Seine Firma, CureVac, machte die Moleküle als Erste fit für den Einsatz in der Medizin. CureVac war das erste Unternehmen, das RNA-Therapien an Menschen erprobte – lange bevor Konkurrenten, in Deutschland die Mainzer BioNTech und in den USA Moderna, die Idee aufgriffen, von Hoerrs Pioniergeist profitierten und ihn schließlich auf den letzten Metern des Rennens um einen RNA-Impfstoff gegen COVID-19 überholten. Ein Endspurt, den Hoerr beinahe nicht mehr erlebt hätte und in dem er jetzt nicht mehr als Forscher, Unternehmer und Entscheider dabei ist, sondern den er nur noch von der Seitenlinie aus betrachten kann.

Jedes Leben ist einzigartig, auch das von Ingmar Hoerr. Und doch steht seine Geschichte beispielhaft für die vieler Gründerinnen und Gründer. Jener Menschen, für die Innovation nicht nur ein politisches Schlagwort ist, sondern tagtägliche, oft nächtliche Arbeit. Jener Menschen, die sich für wissenschaftliche Erkenntnisse nicht nur begeistern, sondern sie aufgreifen und umsetzen wollen, die sich trockene Betriebswirtschaftslehre antun, um ein Start-up gründen zu können, die ein Team zusammenstellen und führen, die nach Geldgebern suchen, die aus dem Nichts ein Biotech-Unternehmen heranwachsen lassen und neue Medikamente und Therapien für Patienten ermöglichen – oder auf diesem langen Weg scheitern. Nicht unbedingt, weil die Idee, die Technik, die Forschung nichts taugt. Sondern weil das nötige Geld nicht rechtzeitig da ist, das Vertrauen eines Partners schwindet, ein technisches Problem die Entwicklung verzögert …

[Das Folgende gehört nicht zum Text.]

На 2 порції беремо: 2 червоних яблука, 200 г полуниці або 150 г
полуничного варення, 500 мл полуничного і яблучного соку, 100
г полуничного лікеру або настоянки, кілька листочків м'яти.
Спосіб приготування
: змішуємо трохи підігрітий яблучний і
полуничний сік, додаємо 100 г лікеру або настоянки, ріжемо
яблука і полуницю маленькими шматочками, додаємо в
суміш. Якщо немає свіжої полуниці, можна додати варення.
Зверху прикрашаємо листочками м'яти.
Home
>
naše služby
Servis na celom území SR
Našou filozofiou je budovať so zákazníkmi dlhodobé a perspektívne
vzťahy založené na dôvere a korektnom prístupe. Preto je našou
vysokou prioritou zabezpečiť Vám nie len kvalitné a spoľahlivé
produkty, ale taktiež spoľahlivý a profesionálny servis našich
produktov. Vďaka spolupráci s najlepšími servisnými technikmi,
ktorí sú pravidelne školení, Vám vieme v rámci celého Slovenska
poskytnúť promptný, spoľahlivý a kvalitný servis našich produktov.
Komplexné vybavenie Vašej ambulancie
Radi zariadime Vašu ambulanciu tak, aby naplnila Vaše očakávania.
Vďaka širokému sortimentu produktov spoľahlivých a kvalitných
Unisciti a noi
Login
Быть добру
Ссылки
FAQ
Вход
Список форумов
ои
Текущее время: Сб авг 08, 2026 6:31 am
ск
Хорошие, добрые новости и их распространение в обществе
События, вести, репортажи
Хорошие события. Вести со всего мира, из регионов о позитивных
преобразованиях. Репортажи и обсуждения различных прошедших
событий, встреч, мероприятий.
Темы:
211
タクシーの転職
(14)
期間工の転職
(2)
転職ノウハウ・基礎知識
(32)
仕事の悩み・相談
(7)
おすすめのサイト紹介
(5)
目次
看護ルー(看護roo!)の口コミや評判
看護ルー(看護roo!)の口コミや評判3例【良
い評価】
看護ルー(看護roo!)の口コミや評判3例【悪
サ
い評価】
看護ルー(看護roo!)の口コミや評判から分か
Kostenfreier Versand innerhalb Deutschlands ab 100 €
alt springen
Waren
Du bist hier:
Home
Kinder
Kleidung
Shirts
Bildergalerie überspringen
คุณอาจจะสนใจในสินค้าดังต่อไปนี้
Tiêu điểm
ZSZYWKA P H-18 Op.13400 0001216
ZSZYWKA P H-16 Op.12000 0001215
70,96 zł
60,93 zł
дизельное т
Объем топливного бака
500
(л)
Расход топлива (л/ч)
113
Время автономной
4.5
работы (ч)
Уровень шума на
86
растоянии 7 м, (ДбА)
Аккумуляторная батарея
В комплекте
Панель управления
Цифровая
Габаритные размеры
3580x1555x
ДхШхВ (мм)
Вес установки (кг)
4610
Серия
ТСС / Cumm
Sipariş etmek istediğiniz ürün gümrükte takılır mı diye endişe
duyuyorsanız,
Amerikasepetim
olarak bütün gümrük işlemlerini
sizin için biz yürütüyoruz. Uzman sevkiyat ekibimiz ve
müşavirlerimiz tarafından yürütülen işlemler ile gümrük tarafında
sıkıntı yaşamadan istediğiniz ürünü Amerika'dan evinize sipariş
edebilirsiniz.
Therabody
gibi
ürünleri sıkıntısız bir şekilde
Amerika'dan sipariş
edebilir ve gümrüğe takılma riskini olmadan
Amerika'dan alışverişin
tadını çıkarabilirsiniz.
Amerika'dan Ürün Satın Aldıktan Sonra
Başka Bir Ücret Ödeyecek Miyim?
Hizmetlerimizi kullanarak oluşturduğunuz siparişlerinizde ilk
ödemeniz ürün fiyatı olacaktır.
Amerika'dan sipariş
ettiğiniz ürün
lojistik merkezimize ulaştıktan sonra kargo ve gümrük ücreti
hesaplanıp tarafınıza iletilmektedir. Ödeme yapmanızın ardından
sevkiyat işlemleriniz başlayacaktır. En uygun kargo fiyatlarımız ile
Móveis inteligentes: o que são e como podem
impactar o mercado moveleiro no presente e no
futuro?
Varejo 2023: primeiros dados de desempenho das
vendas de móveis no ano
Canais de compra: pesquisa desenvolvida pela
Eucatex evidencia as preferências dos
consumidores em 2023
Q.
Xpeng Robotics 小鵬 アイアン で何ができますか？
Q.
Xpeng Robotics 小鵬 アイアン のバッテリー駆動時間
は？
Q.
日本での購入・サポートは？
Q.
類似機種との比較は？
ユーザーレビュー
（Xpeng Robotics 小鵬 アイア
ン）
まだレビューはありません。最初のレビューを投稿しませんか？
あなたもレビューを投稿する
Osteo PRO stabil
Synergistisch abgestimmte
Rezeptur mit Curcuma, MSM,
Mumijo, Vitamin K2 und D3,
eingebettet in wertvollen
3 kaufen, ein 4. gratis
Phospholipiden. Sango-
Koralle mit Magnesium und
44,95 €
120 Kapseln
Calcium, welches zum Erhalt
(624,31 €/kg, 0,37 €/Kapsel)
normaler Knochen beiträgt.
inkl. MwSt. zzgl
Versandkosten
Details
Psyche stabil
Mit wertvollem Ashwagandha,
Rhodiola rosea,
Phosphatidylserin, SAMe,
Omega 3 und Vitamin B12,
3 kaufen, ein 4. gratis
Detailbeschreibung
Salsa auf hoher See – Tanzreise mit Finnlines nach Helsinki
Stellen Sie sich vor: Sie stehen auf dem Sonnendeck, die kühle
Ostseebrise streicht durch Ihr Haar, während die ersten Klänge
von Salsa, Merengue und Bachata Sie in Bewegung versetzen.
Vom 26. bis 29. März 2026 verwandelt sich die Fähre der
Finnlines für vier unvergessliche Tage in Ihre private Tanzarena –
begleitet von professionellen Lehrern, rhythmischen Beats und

Mit anderen Worten: weil der Zufall zuschlägt.

Kapitel 1: Heilen

Sara Hörr*1 sitzt auf einem Stuhl in einem Zimmer der Charité. Es ist vollgestellt mit piepsenden, pumpenden und blinkenden Geräten, deren Schläuche und Kabel dutzendweise im Körper ihres Mannes verschwinden, der seit Wochen im Koma liegt. Eigentlich hat sie blonde Haare, und Gesichtszüge, die jeden Betrachter per se lebensfroh stimmen würden. Aber all das verschwindet hinter der zwingend vorgeschriebenen Ganzkörper-Schutzkleidung aus Maske, Haube, Einwegkittel, Hand- und Überschuhen. Erkennbar wären für Ingmar Hoerr nur ihre braunen Augen – sollte er denn zufällig in der einen Stunde Besuchszeit erwachen, die sie pro Tag zu ihm darf, bevor sie wieder in das Lockdown-bedingt fast menschenleere Hotel zwischen Hauptbahnhof und Charité zurückmuss.

Es ist Mitte April, mitten im ersten COVID-19-Lockdown, und über einen Monat her, dass ihr Mann auf die Intensivstation der Charité eingeliefert wurde. Seitdem pendelt sie zwischen Berlin und Tübingen – eine halbe Woche hier bei einem Mann, der mehr tot als lebendig wirkt, die andere halbe Woche bei den Kindern. Und immer reist die Ungewissheit mit, was werden wird.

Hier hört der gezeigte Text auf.